Step 2: Automate the Count
Every week (or at release time), run a report: how many bugs tagged “Regression” were introduced in the current release window?
-- SQL against a simple bug tracker schema
SELECT COUNT(*)
FROM bugs
WHERE tags @> '["regression"]'::jsonb
AND first_seen_release = 'v1.6'
AND regressed_from_release IS NOT NULL;
Put the count on a dashboard the whole team sees. Weekly trend matters more than snapshot — a climbing regression count means the next release will bust the budget.
Step 3: Enforce at Release
In your release checklist, add a line:
[ ] Regression count <= budget ({current_count} / {budget})
If over, one of:
- Fix the extra regressions
- Defer the regressed bugs to a hotfix and hold the release
- Explicit override from team lead with written justification
Make the check visible and automatic. If the budget is 1 and the release has 2 regressions, the CI release step fails. The team has to consciously decide to override.
Step 4: Write Tests for Every Regression
Every time a regression is found, the fix commit must include a test that would have caught it. This is the most important rule. Without it, the same bug will come back a third time.
The test does not have to be a unit test. It can be:
- An automated gameplay smoke test.
- A screenshot baseline.
- An assertion in startup code that validates a specific invariant.
- A manual QA checklist item that is run every release.
Whatever it is, it must exist before the fix is merged. “I will add a test next sprint” is not acceptable because the whole reason you are writing the test is to catch regressions in the next sprint.
Handling Overrides
Sometimes a regression budget needs to be waived. A critical fix reintroduces a small visual glitch that is not worth delaying the release. Fine — but the waiver goes in writing:
Waiver: v1.6.2 regression budget exceeded (budget 1, found 2)
Waived by: James (team lead)
Justification: Security hotfix must ship today. Regressed bug is
cosmetic and scheduled for v1.6.3 next week.
Date: 2026-04-10
Keep the waivers in a file checked into the repo. If they pile up, the team is either too loose with the budget or needs to set a more realistic number.
What a Good Budget Looks Like Over Time
A healthy team sees:
- Regression count per release: stable or declining over months.
- Number of budget waivers per quarter: low (one or two).
- New tests added per regression: ~1.0 (every regression gets a test).
- Total test count: growing steadily.
An unhealthy team sees:
- Regression count climbing release over release.
- Frequent waivers, often without written justification.
- Regressions of regressions (same bug fixed three times).
- Test count stagnant.
If you see the unhealthy pattern, the budget is doing its job — it is telling you the team is not investing in tests. That is the real problem to address.

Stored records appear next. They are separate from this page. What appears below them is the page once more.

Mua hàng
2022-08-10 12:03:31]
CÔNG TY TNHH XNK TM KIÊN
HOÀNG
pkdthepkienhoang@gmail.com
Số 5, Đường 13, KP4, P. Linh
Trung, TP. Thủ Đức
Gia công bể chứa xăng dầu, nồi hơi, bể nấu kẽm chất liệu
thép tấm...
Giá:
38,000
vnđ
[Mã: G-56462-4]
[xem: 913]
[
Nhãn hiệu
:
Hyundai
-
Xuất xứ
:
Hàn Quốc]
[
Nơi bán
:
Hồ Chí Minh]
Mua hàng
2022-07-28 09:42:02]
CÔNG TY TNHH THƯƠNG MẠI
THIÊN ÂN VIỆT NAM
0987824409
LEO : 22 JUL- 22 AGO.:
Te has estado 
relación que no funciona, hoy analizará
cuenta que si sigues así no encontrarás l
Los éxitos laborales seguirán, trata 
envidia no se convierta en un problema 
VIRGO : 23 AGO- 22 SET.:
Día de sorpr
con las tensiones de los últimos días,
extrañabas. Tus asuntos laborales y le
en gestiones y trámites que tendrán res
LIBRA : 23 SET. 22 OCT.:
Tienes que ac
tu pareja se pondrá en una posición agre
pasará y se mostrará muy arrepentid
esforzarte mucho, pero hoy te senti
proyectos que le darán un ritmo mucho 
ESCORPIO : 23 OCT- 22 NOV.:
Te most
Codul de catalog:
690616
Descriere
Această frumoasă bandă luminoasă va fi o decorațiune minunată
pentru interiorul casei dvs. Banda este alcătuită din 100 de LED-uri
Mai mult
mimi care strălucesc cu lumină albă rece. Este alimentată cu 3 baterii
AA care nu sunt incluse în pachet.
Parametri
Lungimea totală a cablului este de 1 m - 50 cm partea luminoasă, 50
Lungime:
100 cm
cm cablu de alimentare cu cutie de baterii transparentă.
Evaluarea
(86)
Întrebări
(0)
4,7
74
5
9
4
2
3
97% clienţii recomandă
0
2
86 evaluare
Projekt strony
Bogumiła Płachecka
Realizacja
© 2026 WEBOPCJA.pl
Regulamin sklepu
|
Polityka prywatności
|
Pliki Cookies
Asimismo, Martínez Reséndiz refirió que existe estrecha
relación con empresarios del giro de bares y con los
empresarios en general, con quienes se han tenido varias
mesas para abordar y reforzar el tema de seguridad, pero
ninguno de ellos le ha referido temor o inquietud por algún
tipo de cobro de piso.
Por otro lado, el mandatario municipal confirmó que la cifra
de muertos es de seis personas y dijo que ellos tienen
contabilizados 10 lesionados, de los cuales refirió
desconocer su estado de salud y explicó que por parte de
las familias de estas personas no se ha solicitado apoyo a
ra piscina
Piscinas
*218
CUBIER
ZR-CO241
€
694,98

“A regression budget does not prevent regressions. It makes the cost of poor test coverage visible. Once the team sees the cost, they fix the coverage.”
Related Resources
For the broader regression testing strategy, see regression testing strategies for indie games. For writing tests specifically for bug fixes, see how to write regression tests for game bugs. For catching regressions early, see how to catch regression bugs early in development.
The first release with a regression budget will feel painful. The tenth will feel normal. By the twentieth, regressions are rare and the budget is easy to meet. Stick with it.